CONSERVATIONISTS RALLY TO RESTORE CALIFORNIA’S WHITE SEABASS

A California fish species historically prominent in the state’s commercial fishing industry and sportfishing community was nearly wiped out 40 years ago. That species is making an astonishing comeback thanks to innovative programs that are creating a promising future.

For centuries, massive schools of California white seabass roamed the kelpy coastal waters of the Pacific Ocean between San Francisco and Baja California in Mexico. Those hefty fish – coveted by restaurants and their fish-eating customers – could grow to 5 feet long and 90 pounds, with most today averaging around 20 pounds. By the late 1800s, they were a highly sought-after food source and a lucrative target of commercial fishing companies.

By the end of the 19th century, most harvested white seabass – or Atractoscion nobilis, which is not a true seabass but the largest croaker in California waters – came from rich waters near San Francisco. By 1920, commercial fishing companies off the California coast relied heavily on gillnets, which snare fish by the gills, and trammel nets, which entangle fish, to haul in their catch.

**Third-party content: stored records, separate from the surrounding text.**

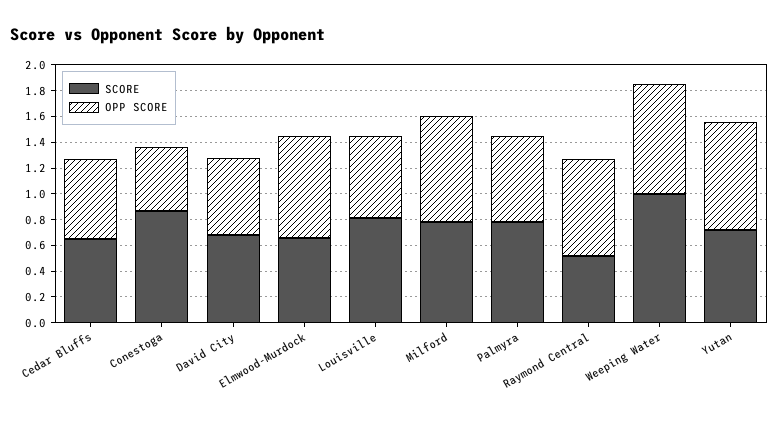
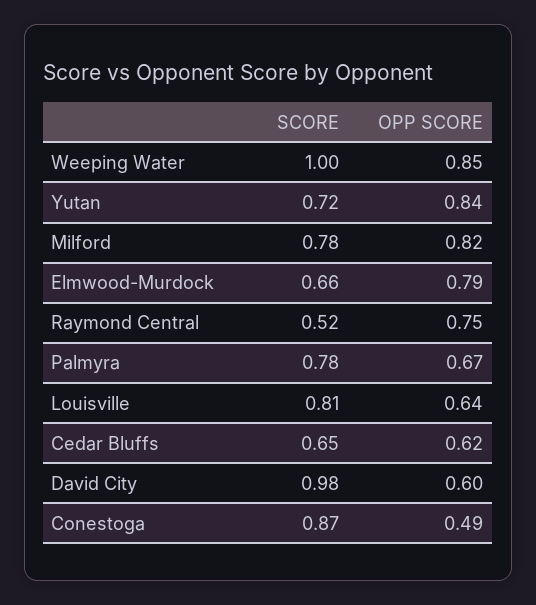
  {
    "SCORE": {
      "Cedar Bluffs": 0.65,
      "Conestoga": 0.87,
-     "David City": 0.7,
+     "David City": 0.98,
      "Elmwood-Murdock": 0.66,
      "Louisville": 0.81,
      "Milford": 0.78,
      "Palmyra": 0.78,
      "Raymond Central": 0.52,
      "Weeping Water": 1,
      "Yutan": 0.72
    },
    "OPP SCORE": {
      "Cedar Bluffs": 0.62,
      "Conestoga": 0.49,
      "David City": 0.6,
      "Elmwood-Murdock": 0.79,
      "Louisville": 0.64,
      "Milford": 0.82,
      "Palmyra": 0.67,
      "Raymond Central": 0.75,
      "Weeping Water": 0.85,
      "Yutan": 0.84
    }
  }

Although white seabass flourished in Southern California’s inshore waters throughout the first half of the 20th century, their population decreased dramatically from the 1960s into the early ’80s. Prior to that downturn, recreational anglers in the region caught as many as 62,000 white seabass annually, but that number plummeted to fewer than 600 in 1979, according to statistics published in 2002 by the California Department of Fish and Wildlife in its “Final White Seabass Fishery Management Plan.”